◆ **Passage**:

Dr Ngece-Ajayi, a senior lecturer in Physical Chemistry at UWC, is the founder and leader of the non-profit organisation, AmaQawe ngeMfundo, which aims to change the negative stereotypes about townships by visiting schools with makeshift equipment and exciting experiments to promote science, technology, engineering and mathematics.
“We visit schools with our makeshift mobile laboratory and give learners access to interactive demonstrations and experiments to help make learning more practical,” she explains. “Then there are times we take them on outings – to the Cape Town Science Centre, for instance. One of the learners inspired by that trip would like to become a forensic biologist.”
Dr Ngece-Ajayi and five of her childhood friends who are involved in AmaQawe ngeMfundo know that applying to a university to further your education is not a given for people living in township communities like Khayelitsha in Cape Town, where she grew up.
“I’m happy to be leading this group,” Dr Ngece-Ajayi explains enthusiastically. “Lecturing at UWC showed me that students from the townships and rural-based schools struggle financially and sometimes quit their studies due to a lack of proper foundation in science and a lack of exposure in the field. I’d like to change that.”
Together they want to first instil confidence among learners to study maths and science, as well as the skills and love for the subjects that can change their worlds.

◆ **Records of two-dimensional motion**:
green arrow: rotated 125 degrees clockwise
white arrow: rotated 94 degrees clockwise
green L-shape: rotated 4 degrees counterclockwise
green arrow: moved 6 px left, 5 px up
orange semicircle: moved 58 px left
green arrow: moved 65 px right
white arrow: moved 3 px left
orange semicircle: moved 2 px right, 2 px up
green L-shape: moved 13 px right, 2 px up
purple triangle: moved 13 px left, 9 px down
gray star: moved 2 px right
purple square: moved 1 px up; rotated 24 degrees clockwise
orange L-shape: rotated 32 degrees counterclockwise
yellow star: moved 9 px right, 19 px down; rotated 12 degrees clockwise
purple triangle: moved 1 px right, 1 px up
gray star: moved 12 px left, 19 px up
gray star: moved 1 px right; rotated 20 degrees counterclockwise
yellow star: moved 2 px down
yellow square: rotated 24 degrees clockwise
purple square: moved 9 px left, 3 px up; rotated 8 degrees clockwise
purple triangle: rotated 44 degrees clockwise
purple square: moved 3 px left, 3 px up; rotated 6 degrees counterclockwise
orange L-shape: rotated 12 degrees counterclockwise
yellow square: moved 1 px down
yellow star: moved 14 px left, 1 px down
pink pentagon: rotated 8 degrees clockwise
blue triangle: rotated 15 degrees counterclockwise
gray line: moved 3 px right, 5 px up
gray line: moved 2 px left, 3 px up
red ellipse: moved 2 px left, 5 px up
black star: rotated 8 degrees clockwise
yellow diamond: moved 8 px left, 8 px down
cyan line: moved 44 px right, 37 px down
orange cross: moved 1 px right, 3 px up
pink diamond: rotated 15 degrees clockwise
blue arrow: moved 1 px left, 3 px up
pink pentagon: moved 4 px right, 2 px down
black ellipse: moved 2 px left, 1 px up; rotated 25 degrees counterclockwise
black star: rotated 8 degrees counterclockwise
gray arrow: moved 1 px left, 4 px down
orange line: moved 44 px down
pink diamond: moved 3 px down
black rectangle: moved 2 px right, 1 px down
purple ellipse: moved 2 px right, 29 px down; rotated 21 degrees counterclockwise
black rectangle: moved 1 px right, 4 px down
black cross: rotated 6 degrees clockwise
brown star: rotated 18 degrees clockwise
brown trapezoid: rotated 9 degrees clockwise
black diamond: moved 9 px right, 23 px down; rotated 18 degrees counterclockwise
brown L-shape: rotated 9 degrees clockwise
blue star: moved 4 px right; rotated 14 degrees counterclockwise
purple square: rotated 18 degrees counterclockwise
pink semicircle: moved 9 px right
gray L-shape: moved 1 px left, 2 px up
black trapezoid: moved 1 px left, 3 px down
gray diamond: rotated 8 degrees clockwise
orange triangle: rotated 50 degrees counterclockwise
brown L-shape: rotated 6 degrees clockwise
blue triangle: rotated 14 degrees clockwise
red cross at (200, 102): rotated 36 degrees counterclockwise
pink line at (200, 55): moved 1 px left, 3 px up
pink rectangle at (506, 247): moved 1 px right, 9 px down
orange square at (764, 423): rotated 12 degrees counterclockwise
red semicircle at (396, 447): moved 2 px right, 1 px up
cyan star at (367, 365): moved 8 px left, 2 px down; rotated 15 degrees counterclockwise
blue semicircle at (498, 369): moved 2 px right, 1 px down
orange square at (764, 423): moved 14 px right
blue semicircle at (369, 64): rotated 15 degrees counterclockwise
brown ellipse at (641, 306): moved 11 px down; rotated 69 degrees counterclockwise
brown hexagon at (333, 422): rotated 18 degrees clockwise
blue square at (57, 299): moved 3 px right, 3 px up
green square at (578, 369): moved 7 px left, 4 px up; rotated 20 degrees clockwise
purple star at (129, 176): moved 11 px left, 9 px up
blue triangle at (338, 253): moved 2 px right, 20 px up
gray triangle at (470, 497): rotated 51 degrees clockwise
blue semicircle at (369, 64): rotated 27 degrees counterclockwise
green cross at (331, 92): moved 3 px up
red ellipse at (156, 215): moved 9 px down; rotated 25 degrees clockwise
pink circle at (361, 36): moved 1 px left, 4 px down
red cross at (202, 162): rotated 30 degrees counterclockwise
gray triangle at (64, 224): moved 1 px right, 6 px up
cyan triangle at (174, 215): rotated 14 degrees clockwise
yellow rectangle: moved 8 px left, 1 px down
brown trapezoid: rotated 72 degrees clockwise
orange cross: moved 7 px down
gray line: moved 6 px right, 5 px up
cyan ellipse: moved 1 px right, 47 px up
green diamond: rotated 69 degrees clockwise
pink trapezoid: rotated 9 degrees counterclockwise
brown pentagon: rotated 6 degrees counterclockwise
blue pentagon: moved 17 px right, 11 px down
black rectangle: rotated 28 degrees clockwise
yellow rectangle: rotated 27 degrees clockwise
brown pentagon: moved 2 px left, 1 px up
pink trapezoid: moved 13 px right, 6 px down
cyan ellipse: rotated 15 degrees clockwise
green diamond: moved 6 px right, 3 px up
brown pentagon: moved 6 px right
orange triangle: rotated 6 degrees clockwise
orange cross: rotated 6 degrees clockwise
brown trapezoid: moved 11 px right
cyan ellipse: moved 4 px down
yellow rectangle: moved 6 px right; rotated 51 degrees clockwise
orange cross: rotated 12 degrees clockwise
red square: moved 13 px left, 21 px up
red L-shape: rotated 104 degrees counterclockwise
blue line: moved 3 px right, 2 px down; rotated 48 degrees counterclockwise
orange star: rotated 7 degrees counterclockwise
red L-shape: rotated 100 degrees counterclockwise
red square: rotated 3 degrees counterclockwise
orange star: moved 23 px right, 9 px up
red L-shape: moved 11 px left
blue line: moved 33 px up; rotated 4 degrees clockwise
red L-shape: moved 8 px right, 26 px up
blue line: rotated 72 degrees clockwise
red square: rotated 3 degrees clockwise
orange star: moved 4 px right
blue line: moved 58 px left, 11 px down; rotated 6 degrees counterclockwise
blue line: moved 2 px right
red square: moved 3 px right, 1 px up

◆ **Exercise 1**: Render this sentence from the AmaQawe ngeMfundo passage in Spanish: "Together they want to first instil confidence among learners to study maths and science, as well as the skills and love for the subjects that can change their worlds."
◆ **Exercise 2**: Print the AmaQawe ngeMfundo passage from "Dr Ngece-Ajayi and" to "change their worlds.".
This data comes from a source separate from the text.

◆ **Answer box 1**: Juntos quieren, en primer lugar, infundir confianza en los estudiantes para que estudien matemáticas y ciencias, así como las habilidades y el amor por las materias que pueden cambiar sus mundos.

◆ **Answer box 2**:
Dr Ngece-Ajayi and five of her childhood friends who are involved in AmaQawe ngeMfundo know that applying to a university to further your education is not a given for people living in township communities like Khayelitsha in Cape Town, where she grew up.
“I’m happy to be leading this group,” Dr Ngece-Ajayi explains enthusiastically. “Lecturing at UWC showed me that students from the townships and rural-based schools struggle financially and sometimes quit their studies due to a lack of proper foundation in science and a lack of exposure in the field. I’d like to change that.”
Together they want to first instil confidence among learners to study maths and science, as well as the skills and love for the subjects that can change their worlds.